Damyean Dotson – SG/SF
Dotson, the actual final draft pick from The Zen Master, is in a similar position as Ntilikina. He’s a bit buried on this depth chart. There may be moments where minutes open up, but Courtney Lee has the SG position pretty much on lockdown. Meanwhile, small forward, the position in which Dotson plays just under half his minutes, is Hardaway’s and McDermott’s most of the time. Long story short, there just aren’t a lot of minutes to go around, even with injuries (as we saw with Hardaway in December).
Ramon Sessions – PG
Sessions is very much in the twilight of his career and is, at best, no more than a veteran presence on this team. At worst, he’s a stop gap until Ntilikina can get up to game speed. Barring injuries to essentially all of the preferred backcourt options, Sessions is well off the fantasy radar.
Ron Baker – PG/SG
Like Sessions, Baker just doesn’t see enough run to be a valuable play. The fact that he has logged minutes this season at PG, SG, and SF does give him a Lance Stephenson feel, except with lower upside, greater uncertainty (somehow), and less athleticism.

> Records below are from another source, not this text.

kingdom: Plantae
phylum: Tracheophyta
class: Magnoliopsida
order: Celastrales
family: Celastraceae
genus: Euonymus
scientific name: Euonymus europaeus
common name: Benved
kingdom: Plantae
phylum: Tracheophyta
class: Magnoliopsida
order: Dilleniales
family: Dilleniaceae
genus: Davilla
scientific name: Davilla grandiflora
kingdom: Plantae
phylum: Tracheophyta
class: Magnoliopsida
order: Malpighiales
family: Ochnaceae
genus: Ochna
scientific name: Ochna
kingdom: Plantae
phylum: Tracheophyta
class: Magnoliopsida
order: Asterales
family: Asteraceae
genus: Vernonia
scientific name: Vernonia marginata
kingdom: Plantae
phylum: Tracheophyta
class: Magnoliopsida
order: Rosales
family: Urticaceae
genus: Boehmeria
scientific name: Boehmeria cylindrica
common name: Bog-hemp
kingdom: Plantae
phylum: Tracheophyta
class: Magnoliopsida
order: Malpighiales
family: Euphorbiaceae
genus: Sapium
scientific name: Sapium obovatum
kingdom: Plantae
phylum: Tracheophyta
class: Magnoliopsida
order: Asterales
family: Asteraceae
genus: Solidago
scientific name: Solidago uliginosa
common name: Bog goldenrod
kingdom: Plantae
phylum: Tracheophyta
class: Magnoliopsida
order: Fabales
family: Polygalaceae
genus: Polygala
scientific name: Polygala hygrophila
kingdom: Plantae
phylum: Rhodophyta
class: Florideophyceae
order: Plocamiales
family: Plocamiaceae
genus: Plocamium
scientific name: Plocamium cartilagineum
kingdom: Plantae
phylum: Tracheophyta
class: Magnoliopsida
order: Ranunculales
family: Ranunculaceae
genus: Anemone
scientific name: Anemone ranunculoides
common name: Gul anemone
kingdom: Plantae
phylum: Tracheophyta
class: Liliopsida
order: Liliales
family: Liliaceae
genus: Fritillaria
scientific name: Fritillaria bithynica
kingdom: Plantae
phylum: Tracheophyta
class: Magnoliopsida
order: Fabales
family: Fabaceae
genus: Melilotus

Baker should only be on your radar if Courtney Lee gets hurt or sits.
Lance Thomas – SF/PF
Thomas brings intangible value to this squad. His veteran presence and leadership is something in which the organization has invested heavily. However, Thomas offers no NBA DFS appeal, and you really should be able to do better, even if injuries pave the way for more minutes. This is a good example of where real-life value, even if not extremely apparent, can be meaningless in the scope of NBA DFS.
Willy Hernangomez – PF/C
Hernangomez showed flashes of upside last season thanks to the Knicks’ battered frontcourt. This season, he’s averaging just 11 minutes per game, not see enough run for you to strongly consider him. Even in games where Kanter was ruled out, O’Quinn picked up the production and minutes. A lot will have to happen for Hernangomez to become viable, even in tournaments.
The New York Knicks may as well be the New York Unicorns, as Kristaps Porzingis is the heart and soul of this squad. He’s far and away the most appealing DFS play on this roster. But the core of this Knicks team provides plenty of DFS options, especially considering how many bad Eastern Conference teams they’ll see this year.